Who was behind the murder, did you know?
What was the current state of the negotiations?
What had Ms. Lau’s mother s
aid to you at the service?
Did you blame yourself for her death?
I was tempted to yell back, if only to shut them up, but our fast pace didn’t allow it and I couldn’t look up into the glare anyway. My father didn’t say a word.
Behind me Musey suddenly shouted, “Heads up!”
I flinched from Sid’s sudden grip on my arm as he yanked me back and low. I looked up and saw a balloon, a pale blue shape floating over the crowd toward our security team. Then all I saw was black as two uniformed bodies and Sid in his dark blue surrounded me and my father and shoved us along on an abrupt detour.

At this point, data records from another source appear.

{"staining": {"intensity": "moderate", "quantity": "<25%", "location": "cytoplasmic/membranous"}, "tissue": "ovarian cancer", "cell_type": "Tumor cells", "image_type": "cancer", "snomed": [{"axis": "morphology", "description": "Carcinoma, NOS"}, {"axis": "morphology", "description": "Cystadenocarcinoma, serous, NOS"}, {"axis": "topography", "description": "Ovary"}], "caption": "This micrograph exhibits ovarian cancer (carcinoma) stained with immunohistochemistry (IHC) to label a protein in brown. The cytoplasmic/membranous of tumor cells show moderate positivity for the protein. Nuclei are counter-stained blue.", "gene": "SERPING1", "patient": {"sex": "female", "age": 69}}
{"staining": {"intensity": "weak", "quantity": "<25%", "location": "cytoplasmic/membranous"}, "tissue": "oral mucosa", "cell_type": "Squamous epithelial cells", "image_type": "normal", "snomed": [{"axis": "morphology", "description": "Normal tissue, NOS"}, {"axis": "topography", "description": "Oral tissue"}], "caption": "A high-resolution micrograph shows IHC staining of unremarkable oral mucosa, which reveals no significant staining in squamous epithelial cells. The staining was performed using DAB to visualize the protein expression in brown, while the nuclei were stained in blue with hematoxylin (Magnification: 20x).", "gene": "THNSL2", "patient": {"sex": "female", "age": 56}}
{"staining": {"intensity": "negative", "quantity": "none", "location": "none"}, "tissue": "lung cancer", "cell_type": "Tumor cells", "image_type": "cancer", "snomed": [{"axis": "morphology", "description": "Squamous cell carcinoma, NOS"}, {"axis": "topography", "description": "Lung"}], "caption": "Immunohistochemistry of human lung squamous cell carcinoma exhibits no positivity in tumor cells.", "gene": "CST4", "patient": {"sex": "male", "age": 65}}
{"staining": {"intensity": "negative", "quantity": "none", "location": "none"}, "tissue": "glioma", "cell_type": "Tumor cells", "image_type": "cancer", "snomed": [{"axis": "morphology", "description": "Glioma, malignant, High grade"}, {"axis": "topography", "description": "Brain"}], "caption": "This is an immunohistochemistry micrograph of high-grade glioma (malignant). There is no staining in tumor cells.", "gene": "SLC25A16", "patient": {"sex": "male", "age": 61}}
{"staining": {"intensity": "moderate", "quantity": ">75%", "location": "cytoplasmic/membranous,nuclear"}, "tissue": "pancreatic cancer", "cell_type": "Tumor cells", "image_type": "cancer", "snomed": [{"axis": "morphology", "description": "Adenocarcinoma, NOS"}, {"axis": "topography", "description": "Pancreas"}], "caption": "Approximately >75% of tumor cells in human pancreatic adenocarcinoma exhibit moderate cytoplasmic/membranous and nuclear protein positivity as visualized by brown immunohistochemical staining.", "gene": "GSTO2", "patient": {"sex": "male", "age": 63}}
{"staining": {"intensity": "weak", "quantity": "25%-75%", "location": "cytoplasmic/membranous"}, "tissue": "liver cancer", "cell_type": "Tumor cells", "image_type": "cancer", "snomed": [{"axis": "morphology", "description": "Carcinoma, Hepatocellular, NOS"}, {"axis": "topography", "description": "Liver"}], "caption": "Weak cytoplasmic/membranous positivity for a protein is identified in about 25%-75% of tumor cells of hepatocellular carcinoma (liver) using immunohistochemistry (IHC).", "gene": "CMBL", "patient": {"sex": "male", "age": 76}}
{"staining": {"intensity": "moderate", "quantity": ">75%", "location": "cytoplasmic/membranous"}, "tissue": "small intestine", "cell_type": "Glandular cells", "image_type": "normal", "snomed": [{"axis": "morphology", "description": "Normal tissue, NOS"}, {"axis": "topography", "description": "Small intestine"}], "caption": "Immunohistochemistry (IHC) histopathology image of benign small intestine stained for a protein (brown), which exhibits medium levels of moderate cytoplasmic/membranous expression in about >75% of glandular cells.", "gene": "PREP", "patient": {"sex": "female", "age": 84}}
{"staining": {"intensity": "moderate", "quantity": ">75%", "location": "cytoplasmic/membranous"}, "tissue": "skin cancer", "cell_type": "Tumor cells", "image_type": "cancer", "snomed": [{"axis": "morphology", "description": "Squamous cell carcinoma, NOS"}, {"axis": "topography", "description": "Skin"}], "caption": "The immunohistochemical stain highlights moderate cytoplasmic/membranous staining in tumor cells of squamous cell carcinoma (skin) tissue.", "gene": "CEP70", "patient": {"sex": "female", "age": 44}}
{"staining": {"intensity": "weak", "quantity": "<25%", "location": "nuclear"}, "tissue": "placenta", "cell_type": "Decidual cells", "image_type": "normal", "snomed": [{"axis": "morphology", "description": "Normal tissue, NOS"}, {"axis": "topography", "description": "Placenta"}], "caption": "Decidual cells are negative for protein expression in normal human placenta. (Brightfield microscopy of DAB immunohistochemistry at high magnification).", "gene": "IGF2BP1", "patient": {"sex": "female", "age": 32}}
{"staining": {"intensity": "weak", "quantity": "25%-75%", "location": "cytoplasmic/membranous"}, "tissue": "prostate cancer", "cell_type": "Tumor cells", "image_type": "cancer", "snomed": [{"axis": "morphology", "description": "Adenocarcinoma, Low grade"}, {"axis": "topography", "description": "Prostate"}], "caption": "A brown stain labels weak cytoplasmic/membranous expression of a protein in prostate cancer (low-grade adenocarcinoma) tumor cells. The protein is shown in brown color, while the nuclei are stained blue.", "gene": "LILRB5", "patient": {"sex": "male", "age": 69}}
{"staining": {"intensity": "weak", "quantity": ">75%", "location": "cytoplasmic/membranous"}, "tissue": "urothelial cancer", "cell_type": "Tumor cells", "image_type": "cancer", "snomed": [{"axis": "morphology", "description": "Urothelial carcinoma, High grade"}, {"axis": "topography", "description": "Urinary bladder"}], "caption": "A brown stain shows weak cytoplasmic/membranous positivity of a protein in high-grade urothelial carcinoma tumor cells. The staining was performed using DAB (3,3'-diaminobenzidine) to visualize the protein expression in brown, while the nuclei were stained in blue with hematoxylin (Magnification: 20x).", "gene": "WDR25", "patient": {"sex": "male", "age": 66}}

I glanced back at the majority of our security as the balloon suddenly popped, raining bright bits of confetti.
Then the shots started. They sounded like they had in the Dojo.
Somewhere at the back of my mind I knew what was happening. They’d seen an anomaly, and you didn’t take chances. Security had mapped out numerous safe points along our route in the event of an attack or some other threat and that was where we were going, at a mad rush, my father and I, Sid, Musey, and another jet I didn’t know. Walls blurred by, our feet pounded, and behind us the staccato crack of rifle report echoed up and down the deck.
“In here,” Sid ordered, dragging me down a side corridor, one I didn’t recognize on this station. But we were still on the main level.
A round shape rolled across the deck in our path. Sound whooshed to silence and my sight shorted out with a painful flare. Something hard banged my shoulder, then my knees, and my brain screamed signals that I was no longer on my feet. I scrabbled to get up even as a shadow emerged from the blurry edges of my sight. One of them seized my collar and dragged me hard across the floor, nearly choking me. I went with it since it was probably Sid or Musey or my father. All the noise fed back into my brain like static.
Gunfire went off close to my head. I jerked back on instinct, blinking, seeing a body fall in front of me, the one that had held me.
“Sid!” I leaned down, grabbed the person’s shoulders, and looked close through the sparking black spots in my vision—but it wasn’t Sid. It was another man, older, a stranger.